Steps to avoid electrocution
United Power offered suggestions to pool owners to reduce the risk of this happening in your own backyard. Anyone who has a swimming pool should have it checked out by his or her town’s electrical inspector. If you have had your pool for several years, you might want to have someone take a look at it to ensure that everything is in place and isn’t worn out.
Typically the electrician will install a fault interrupter, which will cut the power in case there’s a fault in the wiring. This can prevent serious electric shock. What’s more, United Power recommended that people avoid plugging in anything around the swimming pool. If you wish to bring a radio or other electronic device near the pool area, be sure to purchase a proper case for it so it won’t be affected if it comes in contact with water.

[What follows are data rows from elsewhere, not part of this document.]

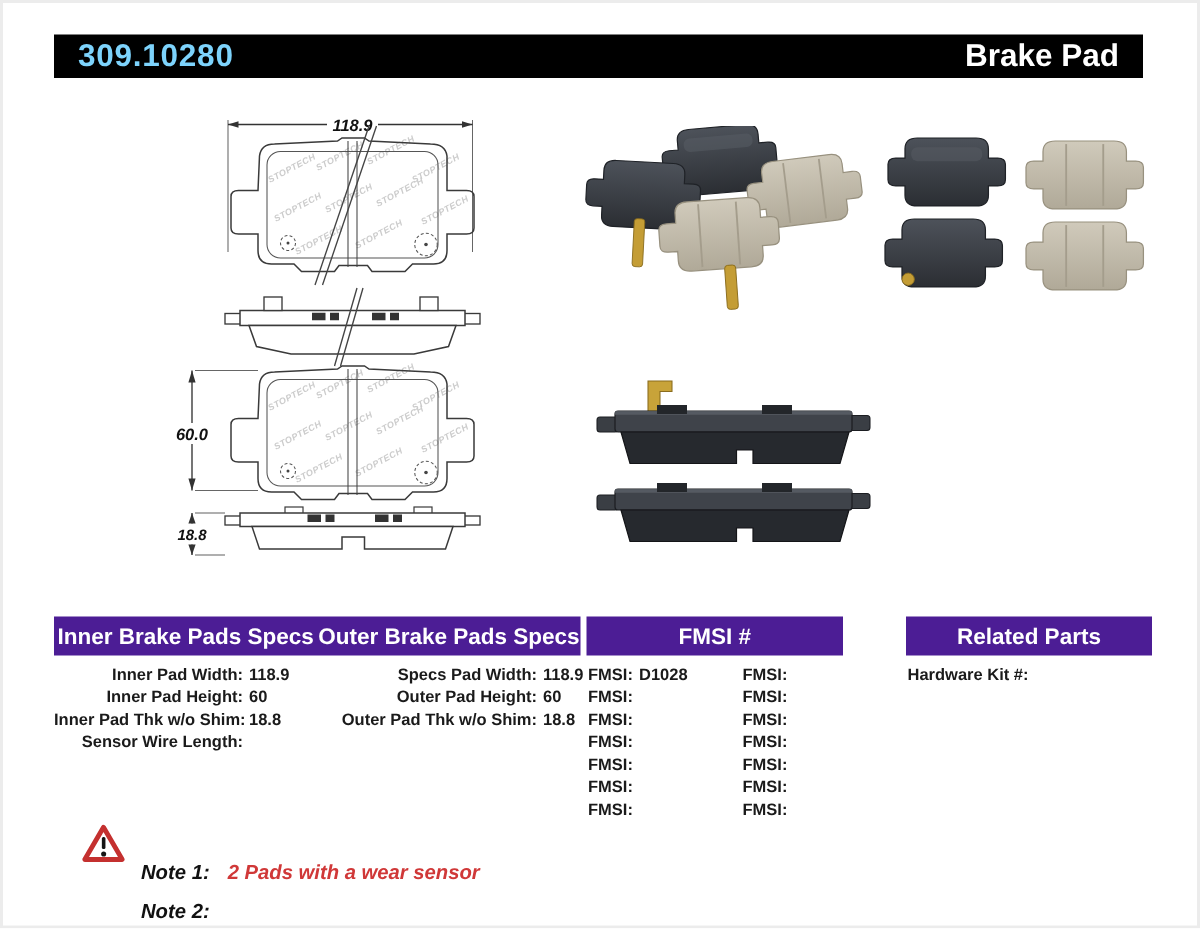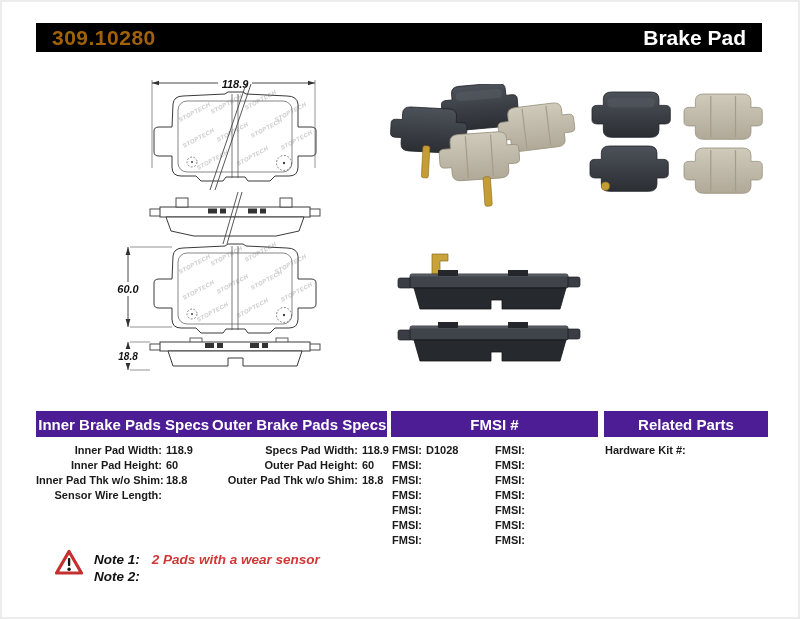--- a/index.html
+++ b/index.html
@@ -3,47 +3,47 @@
 <meta charset="utf-8">
 <style>
   html,body{margin:0;padding:0;background:#fff;}
   .page{position:relative;width:800px;height:619px;background:#fff;overflow:hidden;
         font-family:"Liberation Sans","DejaVu Sans",sans-serif;color:#111;}
   .frame{position:absolute;inset:0;border:2px solid #ececec;pointer-events:none;}
 
   
   .hdr{position:absolute;left:36px;top:23px;width:726px;height:29px;background:#000;
        display:flex;align-items:center;justify-content:space-between;}
-  .hdr .pn{color:#a16207;font-weight:bold;font-size:21px;padding-left:16px;letter-spacing:.5px;}
+  .hdr .pn{color:#7dd3fc;font-weight:bold;font-size:21px;padding-left:16px;letter-spacing:.5px;}
   .hdr .pt{color:#fff;font-weight:bold;font-size:21px;padding-right:16px;}
 
   
   .bar{position:absolute;top:411px;height:26px;background:#4c1d95;color:#fff;
        display:flex;align-items:center;font-weight:bold;font-size:15px;}
   .bar-specs{left:36px;width:351px;}
   .bar-specs .half{flex:1;text-align:center;}
   .bar-center{justify-content:center;}
-  .bar-fmsi{left:391px;width:207px;}
+  .bar-fmsi{left:391px;width:171px;}
   .bar-related{left:604px;width:164px;}
 
   
   .spec{position:absolute;top:443px;font-size:11px;font-weight:bold;line-height:15px;color:#1a1a1a;}
   .spec .row{display:flex;white-space:nowrap;align-items:flex-end;}
   .spec .lbl{display:inline-block;text-align:right;}
   .spec .val{display:inline-block;text-align:left;margin-left:4px;}
   .spec-inner{left:36px;}  .spec-inner .lbl{width:126px;}
   .spec-outer{left:212px;} .spec-outer .lbl{width:146px;}
   .spec-fmsi1{left:392px;} .spec-fmsi1 .lbl{width:30px;text-align:left;}
   .spec-fmsi2{left:495px;} .spec-fmsi2 .lbl{width:30px;text-align:left;}
   .spec-related{left:605px;} .spec-related .lbl{text-align:left;}
 
   
   .notes{position:absolute;left:94px;top:551px;font-size:13.5px;font-weight:bold;line-height:17px;}
   .notes .nrow{display:flex;align-items:baseline;font-style:italic;}
-  .note-red{margin-left:12px;}
+  .note-red{margin-left:12px;margin-top:22px;}
   .warn{position:absolute;left:54px;top:549px;}
 
   svg text.dim{font-family:"Liberation Sans","DejaVu Sans",sans-serif;
                font-weight:bold;font-style:italic;fill:#111;}
   svg text.wm{font-family:"Liberation Sans","DejaVu Sans",sans-serif;
               font-weight:bold;font-style:italic;fill:#cccccc;font-size:6px;letter-spacing:.3px;}
 </style>
 </head>
 <body>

In general, pool owners should optimize safety conditions of the swimming pool. You might be able to reduce the risk of harm if you have a regular pool service that looks after the upkeep and maintenance. Call Fort Worth, San Diego or Phoenix pool service professionals if you’re interested in having your pool fixed, upgraded or balanced.
Remember that these accidents can lead to a number of other serious health issues, and even result in a fatality. If you’re ever unsure about the safety of a pool, avoid going in it at all costs. Don’t be afraid to let someone know if you think his or her pool might have something wrong with it.